Timeout while writing to CSV

I’m trying to write a csv:

chip_vars_mt.cols().export('cols.csv', delimiter=',')

But I keep getting the following error after a while:

2020-03-30 17:57:17 Hail: WARN: cols(): Resulting column table is sorted by 'col_key'.
    To preserve matrix table column order, first unkey columns with 'key_cols_by()'
ERROR:root:Exception while sending command.
Traceback (most recent call last):
  File "/home/nicholas/miniconda3/envs/hail/lib/python3.7/site-packages/py4j/java_gateway.py", line 1159, in send_command
    raise Py4JNetworkError("Answer from Java side is empty")
py4j.protocol.Py4JNetworkError: Answer from Java side is empty

Can you share the log file? The true error should be in there.

here you go:
hail-20200330-1917-0.2.34-914bd8a10ca2.log (2.4 MB)

I don’t see anything wrong immediately. The process takes about 35 min before it craps out.

I tried increasing the timeout to 10000s but that didnt seem to help

The log appears to just stop about one minute after starting. @tpoterba, maybe you have a better sense?

I suspect he’ll want to see the full pipeline to understand what’s happening.

This could be an out-of-memory error. How are you running Hail? Are you running on a cluster or in local mode (laptop, server, etc)?

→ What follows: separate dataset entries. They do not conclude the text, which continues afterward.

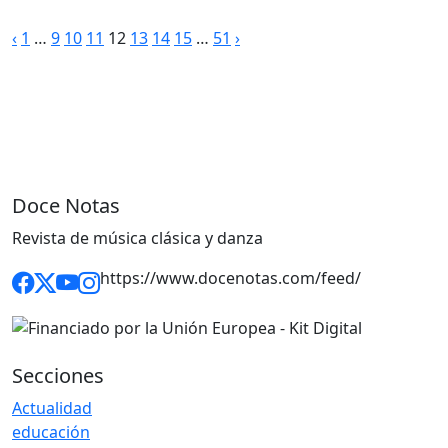
Paginación
‹
1
…
9
10
11
12
13
14
15
…
51
›
de
entradas
Doce Notas
Revista de música clásica y danza
https://www.docenotas.com/feed/
Secciones
Actualidad
educación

Running in local mode. I’m using the following config:

[('spark.jars',
  'file:///home/nicholas/miniconda3/envs/hail/lib/python3.7/site-packages/hail/hail-all-spark.jar'),
 ('spark.hadoop.io.compression.codecs',
  'org.apache.hadoop.io.compress.DefaultCodec,is.hail.io.compress.BGzipCodec,is.hail.io.compress.BGzipCodecTbi,org.apache.hadoop.io.compress.GzipCodec'),
 ('spark.ui.showConsoleProgress', 'false'),
 ('spark.executor.id', 'driver'),
 ('spark.logConf', 'true'),
 ('spark.kryo.registrator', 'is.hail.kryo.HailKryoRegistrator'),
 ('spark.driver.host', 'sci-pvm-nicholas.calicolabs.local'),
 ('spark.hadoop.mapreduce.input.fileinputformat.split.minsize', '134217728'),
 ('spark.serializer', 'org.apache.spark.serializer.KryoSerializer'),
 ('spark.driver.extraClassPath',
  '/home/nicholas/miniconda3/envs/hail/lib/python3.7/site-packages/hail/hail-all-spark.jar'),
 ('spark.kryoserializer.buffer.max', '1g'),
 ('spark.driver.port', '35007'),
 ('spark.driver.maxResultSize', '0'),
 ('spark.executor.extraClassPath', './hail-all-spark.jar'),
 ('spark.master', 'local[*]'),
 ('spark.repl.local.jars',
  'file:///home/nicholas/miniconda3/envs/hail/lib/python3.7/site-packages/hail/hail-all-spark.jar'),
 ('spark.submit.deployMode', 'client'),
 ('spark.app.name', 'Hail'),
 ('spark.driver.memory', '32G'),
 ('spark.app.id', 'local-1585615971418'),
 ('spark.executor.heartbeatInterval', '10s'),
  ('spark.network.timeout', '10000s')]

I increased network timeout and driver memory. And I initialize:
hl.init(min_block_size=128) like so. I was running out of memory previously, so I made these updates per another thread on the forum. I suppose that could be happening again.

In the just-released 0.2.35 we fixed a memory leak present in 0.2.34. Could you try again on this version?

@tpoterba I fixed this yesterday by bumping my memory. I’ll see if things will run with lower memory and the new version.

We found a memory leak in 0.2.35 as well as 0.2.34… This should really be fixed in 0.2.36, which we’ll try to release today.